A survey into the experiences of adolescents in the emergency department reported that only 62% felt safe. In this study, 82% of adolescents stated that listening to music would help alleviate the stress they experienced in the ED. As we are all aware, many young people now present with their own phones and devices to listen to music on but does your department have Wi-Fi, spare chargers or even headphones they can use? Is there the possibility to have a separate section in the waiting area, away from the tantruming toddlers, which has some different reading materials, games or a TV which isn’t showing Mr Tumble on repeat? The RCEM blog on ‘play’ has some specific tips for adolescents and young people – including the potential use of virtual reality!

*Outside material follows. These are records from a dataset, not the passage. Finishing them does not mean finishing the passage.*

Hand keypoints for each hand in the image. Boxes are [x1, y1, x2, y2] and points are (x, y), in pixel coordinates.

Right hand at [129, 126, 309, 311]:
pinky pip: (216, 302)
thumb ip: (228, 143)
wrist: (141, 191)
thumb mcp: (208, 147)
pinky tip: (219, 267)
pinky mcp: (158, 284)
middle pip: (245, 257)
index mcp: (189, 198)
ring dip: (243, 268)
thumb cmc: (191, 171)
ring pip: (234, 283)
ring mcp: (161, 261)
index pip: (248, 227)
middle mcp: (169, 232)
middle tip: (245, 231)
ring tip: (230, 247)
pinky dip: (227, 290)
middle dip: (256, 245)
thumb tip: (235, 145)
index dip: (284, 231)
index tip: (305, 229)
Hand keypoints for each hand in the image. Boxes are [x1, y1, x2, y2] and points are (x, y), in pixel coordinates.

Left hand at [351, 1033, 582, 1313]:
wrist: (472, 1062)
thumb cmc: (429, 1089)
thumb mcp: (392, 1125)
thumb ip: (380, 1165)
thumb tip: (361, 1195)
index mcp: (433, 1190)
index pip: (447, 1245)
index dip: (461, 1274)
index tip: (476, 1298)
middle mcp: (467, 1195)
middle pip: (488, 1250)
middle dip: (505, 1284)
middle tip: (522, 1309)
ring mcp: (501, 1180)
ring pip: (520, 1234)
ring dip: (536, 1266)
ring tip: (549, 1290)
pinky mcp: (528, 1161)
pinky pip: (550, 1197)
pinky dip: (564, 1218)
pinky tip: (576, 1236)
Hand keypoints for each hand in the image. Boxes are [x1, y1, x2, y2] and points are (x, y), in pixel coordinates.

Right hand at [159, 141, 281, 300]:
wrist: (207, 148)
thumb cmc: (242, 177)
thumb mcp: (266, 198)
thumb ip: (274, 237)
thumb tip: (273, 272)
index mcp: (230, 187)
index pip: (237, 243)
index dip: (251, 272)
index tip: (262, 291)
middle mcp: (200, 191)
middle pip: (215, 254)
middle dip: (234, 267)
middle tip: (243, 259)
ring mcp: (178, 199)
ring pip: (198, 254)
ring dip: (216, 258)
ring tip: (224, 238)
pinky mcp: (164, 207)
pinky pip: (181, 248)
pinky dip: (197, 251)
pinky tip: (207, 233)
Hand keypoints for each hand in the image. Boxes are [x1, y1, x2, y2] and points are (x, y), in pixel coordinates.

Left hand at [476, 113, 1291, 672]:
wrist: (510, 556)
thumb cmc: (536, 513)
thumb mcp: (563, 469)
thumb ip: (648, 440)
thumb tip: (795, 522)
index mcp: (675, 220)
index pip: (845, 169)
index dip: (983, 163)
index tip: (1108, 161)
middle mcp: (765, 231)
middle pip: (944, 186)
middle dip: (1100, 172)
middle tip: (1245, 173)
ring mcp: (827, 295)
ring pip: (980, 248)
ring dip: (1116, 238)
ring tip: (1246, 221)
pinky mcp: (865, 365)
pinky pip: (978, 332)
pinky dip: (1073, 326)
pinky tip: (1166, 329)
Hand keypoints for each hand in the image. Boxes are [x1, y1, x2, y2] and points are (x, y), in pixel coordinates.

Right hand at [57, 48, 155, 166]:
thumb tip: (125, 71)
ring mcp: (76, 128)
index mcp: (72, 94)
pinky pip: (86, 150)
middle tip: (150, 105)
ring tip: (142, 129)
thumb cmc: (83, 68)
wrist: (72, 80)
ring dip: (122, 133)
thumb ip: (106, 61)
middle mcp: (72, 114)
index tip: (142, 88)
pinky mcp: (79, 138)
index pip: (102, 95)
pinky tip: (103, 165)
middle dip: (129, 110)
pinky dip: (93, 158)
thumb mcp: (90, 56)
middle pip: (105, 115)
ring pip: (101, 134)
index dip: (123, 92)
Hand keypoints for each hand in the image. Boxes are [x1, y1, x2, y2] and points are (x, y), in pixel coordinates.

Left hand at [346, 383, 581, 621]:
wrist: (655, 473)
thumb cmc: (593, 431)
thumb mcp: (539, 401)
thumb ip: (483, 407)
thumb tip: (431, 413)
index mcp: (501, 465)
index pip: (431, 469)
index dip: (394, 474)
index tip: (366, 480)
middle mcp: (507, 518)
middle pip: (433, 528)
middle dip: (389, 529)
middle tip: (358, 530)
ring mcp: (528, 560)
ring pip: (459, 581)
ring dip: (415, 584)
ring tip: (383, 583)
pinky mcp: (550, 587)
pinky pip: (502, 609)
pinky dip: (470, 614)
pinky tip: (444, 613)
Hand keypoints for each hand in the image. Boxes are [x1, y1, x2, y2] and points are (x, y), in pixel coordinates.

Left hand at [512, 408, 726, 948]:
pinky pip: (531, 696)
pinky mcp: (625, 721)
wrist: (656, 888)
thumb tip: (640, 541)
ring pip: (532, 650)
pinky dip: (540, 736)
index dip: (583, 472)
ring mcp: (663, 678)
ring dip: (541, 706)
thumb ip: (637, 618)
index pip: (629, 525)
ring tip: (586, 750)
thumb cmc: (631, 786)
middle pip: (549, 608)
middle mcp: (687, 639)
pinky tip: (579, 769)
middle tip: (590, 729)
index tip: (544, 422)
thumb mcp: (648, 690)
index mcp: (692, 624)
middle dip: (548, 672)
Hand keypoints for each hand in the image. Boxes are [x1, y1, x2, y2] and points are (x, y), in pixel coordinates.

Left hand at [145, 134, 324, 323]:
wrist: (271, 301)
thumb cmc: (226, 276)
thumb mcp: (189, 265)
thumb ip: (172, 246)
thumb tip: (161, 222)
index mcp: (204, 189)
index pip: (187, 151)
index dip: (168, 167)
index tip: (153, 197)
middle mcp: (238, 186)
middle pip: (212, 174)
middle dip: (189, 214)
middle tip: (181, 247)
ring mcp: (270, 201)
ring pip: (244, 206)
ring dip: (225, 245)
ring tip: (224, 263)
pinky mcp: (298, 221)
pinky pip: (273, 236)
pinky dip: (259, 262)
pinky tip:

Finally, in March 2023, a Paediatric Emergency Medicine Advisory Group produced an official RCEM document outlining optimal ‘Management of Adolescent/Young Adult (AYA) Patients in the Emergency Department’. The full document can be found here. The summary of recommendations1:

  1. The clinical area where adolescents are assessed should be appropriate for their needs.
  2. Staff assessing and caring for AYA patients should have specific training in how to undertake this task. This training should include communication, managing issues specific to the adolescent population and the importance of psycho-social assessment.
  3. If a patient needs to be admitted to hospital, there should be a clear policy of where and under which clinical team adolescent patients should be admitted.
  4. Assessment of adolescent patients should always include consideration of a form of psychosocial assessment.
  5. There should be close cooperation and communication between emergency departments and CAMHS/psychiatric liaison services to ensure effective mental health care for this population. 
  6. AYA patients are a vulnerable group and clear procedures for reporting concerns to safeguarding teams, social services and the police should be in place. In areas where violence is endemic violence reduction programs should be in place.
  7. The management of AYA patients who refuse medical treatment is complex. Senior clinical staff should be consulted in this scenario.
  8. There should be a senior member of medical staff identified to lead the design and development of emergency department services for adolescent patients.
  9. The design and configuration of services should involve consultation with AYA patients.

 

 

 

 

 

Further reading:

 

References

  1. Royal College of Emergency Medicine (RCEM). Paediatric Emergency Medicine Professional Advisory Group. Management of Adolescent/Young Adult (AYA) Patients in the Emergency Department. 2023. 
  2. Cheng A, Manfredi R, Badolato G, Goyal M. Adolescent coping strategies in the emergency department. Pediatric Emergency Care. 2019 Aug 1;35(8):548-51.